Data for analysis: Begin
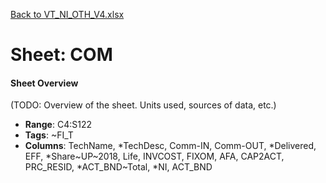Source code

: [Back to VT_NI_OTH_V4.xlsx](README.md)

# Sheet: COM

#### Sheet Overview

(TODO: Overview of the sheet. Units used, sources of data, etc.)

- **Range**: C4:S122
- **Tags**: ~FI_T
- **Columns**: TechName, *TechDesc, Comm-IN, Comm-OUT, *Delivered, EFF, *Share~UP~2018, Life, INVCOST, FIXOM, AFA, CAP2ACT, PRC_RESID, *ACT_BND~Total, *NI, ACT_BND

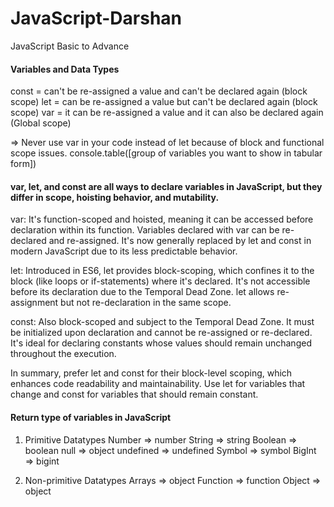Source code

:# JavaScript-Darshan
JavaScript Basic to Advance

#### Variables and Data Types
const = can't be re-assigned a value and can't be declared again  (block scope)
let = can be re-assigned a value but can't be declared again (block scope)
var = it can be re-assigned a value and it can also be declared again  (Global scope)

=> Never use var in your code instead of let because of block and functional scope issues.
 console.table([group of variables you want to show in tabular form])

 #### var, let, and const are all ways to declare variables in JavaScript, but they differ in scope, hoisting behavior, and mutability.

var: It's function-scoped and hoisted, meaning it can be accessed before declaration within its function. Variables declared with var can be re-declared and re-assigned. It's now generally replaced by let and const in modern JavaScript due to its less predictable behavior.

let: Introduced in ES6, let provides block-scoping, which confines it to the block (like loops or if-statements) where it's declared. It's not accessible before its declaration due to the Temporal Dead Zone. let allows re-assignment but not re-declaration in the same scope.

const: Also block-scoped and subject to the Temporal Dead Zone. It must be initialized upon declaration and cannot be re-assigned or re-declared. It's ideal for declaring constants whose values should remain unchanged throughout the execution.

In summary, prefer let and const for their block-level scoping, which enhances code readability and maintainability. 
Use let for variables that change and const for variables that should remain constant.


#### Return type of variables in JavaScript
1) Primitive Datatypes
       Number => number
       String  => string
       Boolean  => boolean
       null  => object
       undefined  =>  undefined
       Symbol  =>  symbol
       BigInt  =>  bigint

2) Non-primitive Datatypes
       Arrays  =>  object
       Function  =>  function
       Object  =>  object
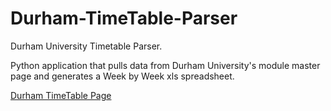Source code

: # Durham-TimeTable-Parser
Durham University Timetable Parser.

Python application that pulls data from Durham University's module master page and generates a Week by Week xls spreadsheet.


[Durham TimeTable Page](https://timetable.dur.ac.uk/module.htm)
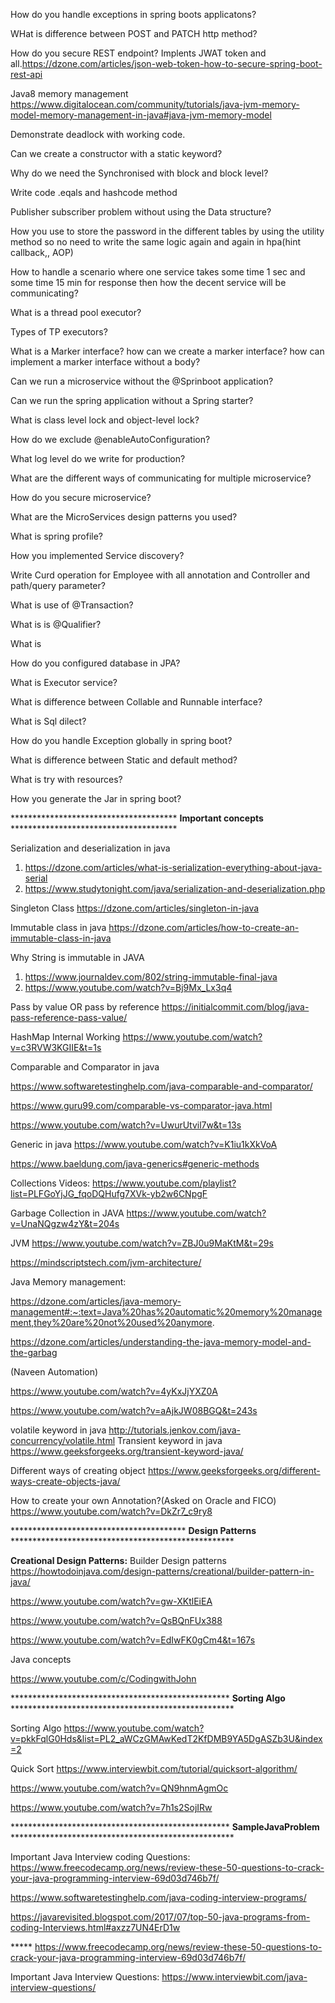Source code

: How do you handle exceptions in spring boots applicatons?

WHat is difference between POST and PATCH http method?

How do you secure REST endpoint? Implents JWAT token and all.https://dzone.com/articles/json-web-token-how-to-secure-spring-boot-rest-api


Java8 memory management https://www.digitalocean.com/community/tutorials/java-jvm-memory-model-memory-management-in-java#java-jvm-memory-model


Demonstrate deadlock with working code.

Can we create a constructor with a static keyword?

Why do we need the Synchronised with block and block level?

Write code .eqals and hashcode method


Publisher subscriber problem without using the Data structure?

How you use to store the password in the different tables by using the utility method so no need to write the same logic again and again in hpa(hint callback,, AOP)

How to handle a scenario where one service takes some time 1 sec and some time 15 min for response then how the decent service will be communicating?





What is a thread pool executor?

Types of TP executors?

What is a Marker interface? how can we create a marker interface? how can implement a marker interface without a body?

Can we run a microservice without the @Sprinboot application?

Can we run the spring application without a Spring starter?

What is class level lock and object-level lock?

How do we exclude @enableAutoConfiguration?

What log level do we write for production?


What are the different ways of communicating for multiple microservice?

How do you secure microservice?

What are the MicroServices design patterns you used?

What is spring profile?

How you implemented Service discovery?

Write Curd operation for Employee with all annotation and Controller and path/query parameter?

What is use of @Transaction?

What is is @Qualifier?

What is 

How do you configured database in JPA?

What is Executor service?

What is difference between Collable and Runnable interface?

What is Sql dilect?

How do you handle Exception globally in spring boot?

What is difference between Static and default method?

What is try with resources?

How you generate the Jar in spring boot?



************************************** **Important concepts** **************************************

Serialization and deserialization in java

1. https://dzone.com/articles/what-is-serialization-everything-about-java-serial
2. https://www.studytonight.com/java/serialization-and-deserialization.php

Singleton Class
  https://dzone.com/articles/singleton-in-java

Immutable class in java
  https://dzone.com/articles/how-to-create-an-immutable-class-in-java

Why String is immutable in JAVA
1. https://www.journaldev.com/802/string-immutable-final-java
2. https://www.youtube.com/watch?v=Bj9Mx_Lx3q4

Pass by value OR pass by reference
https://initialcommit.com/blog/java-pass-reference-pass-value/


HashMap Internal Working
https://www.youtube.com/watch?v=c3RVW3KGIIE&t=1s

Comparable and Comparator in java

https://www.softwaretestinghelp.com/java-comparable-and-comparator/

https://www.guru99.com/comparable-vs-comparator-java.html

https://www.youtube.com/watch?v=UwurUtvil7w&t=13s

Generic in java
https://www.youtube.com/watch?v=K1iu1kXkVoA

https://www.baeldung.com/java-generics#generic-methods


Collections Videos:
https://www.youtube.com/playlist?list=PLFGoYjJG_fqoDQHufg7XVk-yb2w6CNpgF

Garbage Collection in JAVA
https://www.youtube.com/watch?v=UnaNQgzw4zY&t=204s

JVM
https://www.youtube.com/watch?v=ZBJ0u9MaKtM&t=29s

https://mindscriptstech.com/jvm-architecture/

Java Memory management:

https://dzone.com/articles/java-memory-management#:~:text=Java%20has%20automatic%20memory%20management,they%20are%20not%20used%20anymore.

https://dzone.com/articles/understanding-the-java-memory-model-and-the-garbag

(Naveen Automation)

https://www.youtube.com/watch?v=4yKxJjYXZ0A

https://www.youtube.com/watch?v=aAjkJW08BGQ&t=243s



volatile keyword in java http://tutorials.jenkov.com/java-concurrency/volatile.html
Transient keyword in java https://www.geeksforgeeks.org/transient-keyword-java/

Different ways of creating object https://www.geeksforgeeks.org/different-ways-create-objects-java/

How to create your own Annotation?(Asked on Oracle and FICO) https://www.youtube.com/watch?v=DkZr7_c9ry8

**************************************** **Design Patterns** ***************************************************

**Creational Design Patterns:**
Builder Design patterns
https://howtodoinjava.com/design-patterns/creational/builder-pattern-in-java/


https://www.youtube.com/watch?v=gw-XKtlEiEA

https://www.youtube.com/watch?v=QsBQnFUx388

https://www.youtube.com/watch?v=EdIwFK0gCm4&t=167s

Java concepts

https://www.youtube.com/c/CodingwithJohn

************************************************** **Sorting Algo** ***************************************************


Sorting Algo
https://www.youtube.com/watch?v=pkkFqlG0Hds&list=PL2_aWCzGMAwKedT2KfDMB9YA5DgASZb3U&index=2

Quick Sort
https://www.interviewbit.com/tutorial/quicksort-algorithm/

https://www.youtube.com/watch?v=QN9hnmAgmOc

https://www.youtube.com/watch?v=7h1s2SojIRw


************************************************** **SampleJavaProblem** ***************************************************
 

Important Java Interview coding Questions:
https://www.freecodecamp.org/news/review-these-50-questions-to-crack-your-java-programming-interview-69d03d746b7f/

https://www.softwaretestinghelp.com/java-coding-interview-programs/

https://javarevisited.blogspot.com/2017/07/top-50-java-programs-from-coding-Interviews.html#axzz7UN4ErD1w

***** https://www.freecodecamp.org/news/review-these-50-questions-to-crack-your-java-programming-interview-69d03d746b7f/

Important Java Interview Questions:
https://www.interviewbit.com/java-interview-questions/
Data for analysis: End
Data for analysis: Begin
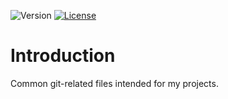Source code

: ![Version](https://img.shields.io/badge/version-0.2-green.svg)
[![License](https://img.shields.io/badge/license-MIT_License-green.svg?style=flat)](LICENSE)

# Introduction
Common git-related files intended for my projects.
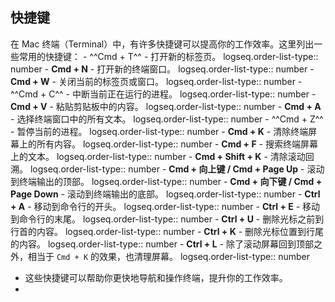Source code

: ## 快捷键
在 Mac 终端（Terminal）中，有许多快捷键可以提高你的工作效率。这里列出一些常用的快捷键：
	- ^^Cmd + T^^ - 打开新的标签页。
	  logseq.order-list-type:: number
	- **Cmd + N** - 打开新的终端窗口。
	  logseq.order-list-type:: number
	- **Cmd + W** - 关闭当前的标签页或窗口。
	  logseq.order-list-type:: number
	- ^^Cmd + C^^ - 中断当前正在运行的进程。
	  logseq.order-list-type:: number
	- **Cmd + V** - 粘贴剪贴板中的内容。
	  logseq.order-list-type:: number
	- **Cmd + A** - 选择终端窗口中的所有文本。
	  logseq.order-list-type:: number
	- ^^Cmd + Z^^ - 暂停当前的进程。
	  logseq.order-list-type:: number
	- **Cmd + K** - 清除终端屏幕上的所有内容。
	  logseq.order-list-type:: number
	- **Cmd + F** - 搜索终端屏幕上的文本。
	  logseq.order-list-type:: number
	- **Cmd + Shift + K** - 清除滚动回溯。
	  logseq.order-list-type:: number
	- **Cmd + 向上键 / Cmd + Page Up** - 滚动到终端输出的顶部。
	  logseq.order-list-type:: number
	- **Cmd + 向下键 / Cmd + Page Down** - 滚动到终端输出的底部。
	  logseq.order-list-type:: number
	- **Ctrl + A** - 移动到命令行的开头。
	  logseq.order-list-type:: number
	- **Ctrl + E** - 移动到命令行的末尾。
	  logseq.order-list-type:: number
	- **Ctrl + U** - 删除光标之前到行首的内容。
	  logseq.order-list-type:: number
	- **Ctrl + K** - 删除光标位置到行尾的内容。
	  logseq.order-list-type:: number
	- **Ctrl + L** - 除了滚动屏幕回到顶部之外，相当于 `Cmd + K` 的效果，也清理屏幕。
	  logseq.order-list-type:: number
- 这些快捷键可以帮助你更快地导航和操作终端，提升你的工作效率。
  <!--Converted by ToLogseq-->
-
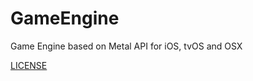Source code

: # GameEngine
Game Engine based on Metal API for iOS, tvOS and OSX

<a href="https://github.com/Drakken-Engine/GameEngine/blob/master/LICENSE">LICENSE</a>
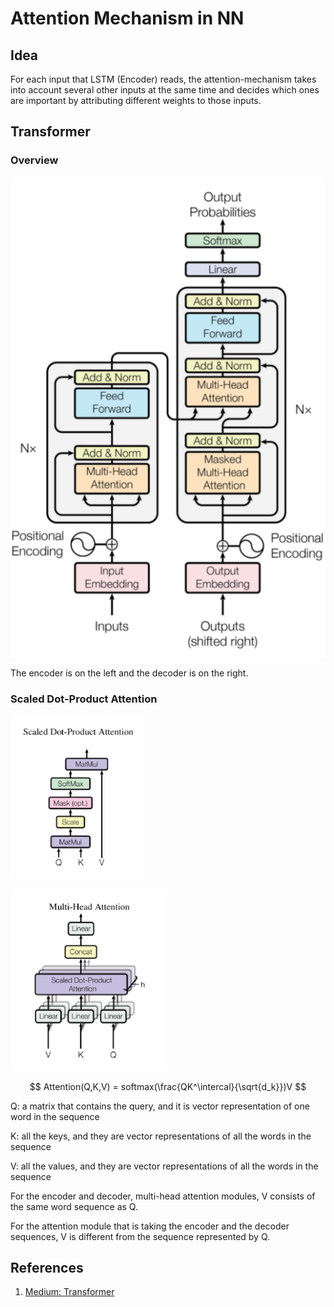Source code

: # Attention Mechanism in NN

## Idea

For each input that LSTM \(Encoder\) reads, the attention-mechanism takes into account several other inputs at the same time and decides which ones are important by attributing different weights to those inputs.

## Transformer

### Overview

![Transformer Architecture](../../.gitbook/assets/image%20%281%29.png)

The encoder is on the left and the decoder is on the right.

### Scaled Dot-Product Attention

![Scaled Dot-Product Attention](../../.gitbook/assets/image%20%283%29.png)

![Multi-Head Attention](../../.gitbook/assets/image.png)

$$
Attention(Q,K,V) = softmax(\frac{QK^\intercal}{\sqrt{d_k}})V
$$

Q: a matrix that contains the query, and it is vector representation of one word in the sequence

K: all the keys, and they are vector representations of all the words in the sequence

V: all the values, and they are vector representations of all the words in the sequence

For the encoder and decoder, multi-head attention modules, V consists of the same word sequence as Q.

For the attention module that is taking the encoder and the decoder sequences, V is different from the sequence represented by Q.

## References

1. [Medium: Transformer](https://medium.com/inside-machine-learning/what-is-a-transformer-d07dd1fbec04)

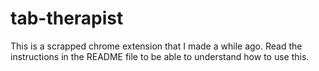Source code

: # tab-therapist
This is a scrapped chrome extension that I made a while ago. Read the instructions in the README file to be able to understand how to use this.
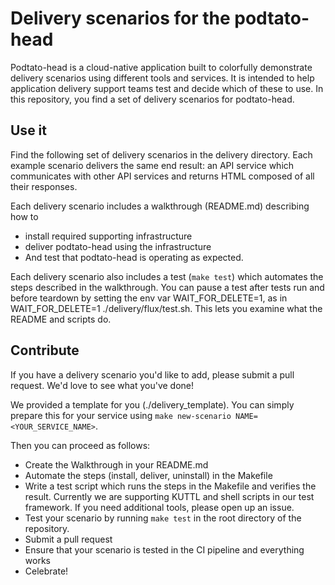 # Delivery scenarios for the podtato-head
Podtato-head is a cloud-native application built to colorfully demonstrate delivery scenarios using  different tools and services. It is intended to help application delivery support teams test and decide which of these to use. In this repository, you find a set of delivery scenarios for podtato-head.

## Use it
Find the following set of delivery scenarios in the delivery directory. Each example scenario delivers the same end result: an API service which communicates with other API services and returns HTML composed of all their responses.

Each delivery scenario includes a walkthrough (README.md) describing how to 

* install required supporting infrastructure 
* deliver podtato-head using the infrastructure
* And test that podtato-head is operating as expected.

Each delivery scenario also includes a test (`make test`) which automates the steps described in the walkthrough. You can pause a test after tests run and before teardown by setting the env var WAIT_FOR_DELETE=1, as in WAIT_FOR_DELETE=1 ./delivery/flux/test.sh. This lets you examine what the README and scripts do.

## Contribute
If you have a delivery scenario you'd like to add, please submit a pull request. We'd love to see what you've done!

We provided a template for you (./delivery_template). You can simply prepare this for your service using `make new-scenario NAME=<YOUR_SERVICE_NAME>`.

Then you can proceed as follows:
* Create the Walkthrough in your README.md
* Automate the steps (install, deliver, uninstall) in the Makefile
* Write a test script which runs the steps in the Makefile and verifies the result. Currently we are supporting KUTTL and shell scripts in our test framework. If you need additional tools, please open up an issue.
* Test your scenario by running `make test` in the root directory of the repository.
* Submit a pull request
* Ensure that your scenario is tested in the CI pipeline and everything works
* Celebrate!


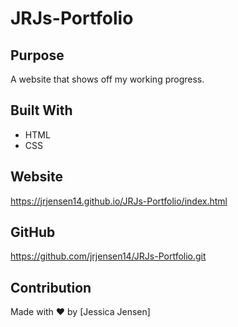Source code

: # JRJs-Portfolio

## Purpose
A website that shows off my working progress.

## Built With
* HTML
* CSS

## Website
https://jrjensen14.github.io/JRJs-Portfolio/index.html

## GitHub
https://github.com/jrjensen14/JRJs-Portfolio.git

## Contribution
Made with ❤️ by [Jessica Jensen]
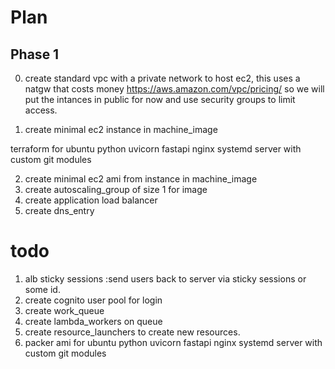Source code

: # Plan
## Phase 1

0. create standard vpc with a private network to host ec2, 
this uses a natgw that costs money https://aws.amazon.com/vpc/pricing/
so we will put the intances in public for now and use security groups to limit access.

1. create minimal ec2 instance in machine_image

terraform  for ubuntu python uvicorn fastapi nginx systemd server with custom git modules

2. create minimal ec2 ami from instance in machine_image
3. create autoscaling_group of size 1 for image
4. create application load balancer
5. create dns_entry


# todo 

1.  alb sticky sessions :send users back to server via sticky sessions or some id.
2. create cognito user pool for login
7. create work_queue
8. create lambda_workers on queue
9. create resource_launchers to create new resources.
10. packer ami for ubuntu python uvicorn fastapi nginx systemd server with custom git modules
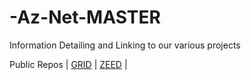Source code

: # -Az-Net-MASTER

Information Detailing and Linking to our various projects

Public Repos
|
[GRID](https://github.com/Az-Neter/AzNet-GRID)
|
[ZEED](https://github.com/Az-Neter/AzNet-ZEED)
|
Data for analysis: End
** Problem to work on **
Copy out word for word the lines of the material above, starting at the line containing "What is try with resources?" and ending after the line containing "https://www.guru99.com/comparable-vs-comparator-java.html".

** Answer space **
What is try with resources?

How you generate the Jar in spring boot?



************************************** **Important concepts** **************************************

Serialization and deserialization in java

1. https://dzone.com/articles/what-is-serialization-everything-about-java-serial
2. https://www.studytonight.com/java/serialization-and-deserialization.php

Singleton Class
  https://dzone.com/articles/singleton-in-java

Immutable class in java
  https://dzone.com/articles/how-to-create-an-immutable-class-in-java

Why String is immutable in JAVA
1. https://www.journaldev.com/802/string-immutable-final-java
2. https://www.youtube.com/watch?v=Bj9Mx_Lx3q4

Pass by value OR pass by reference
https://initialcommit.com/blog/java-pass-reference-pass-value/


HashMap Internal Working
https://www.youtube.com/watch?v=c3RVW3KGIIE&t=1s

Comparable and Comparator in java

https://www.softwaretestinghelp.com/java-comparable-and-comparator/

https://www.guru99.com/comparable-vs-comparator-java.html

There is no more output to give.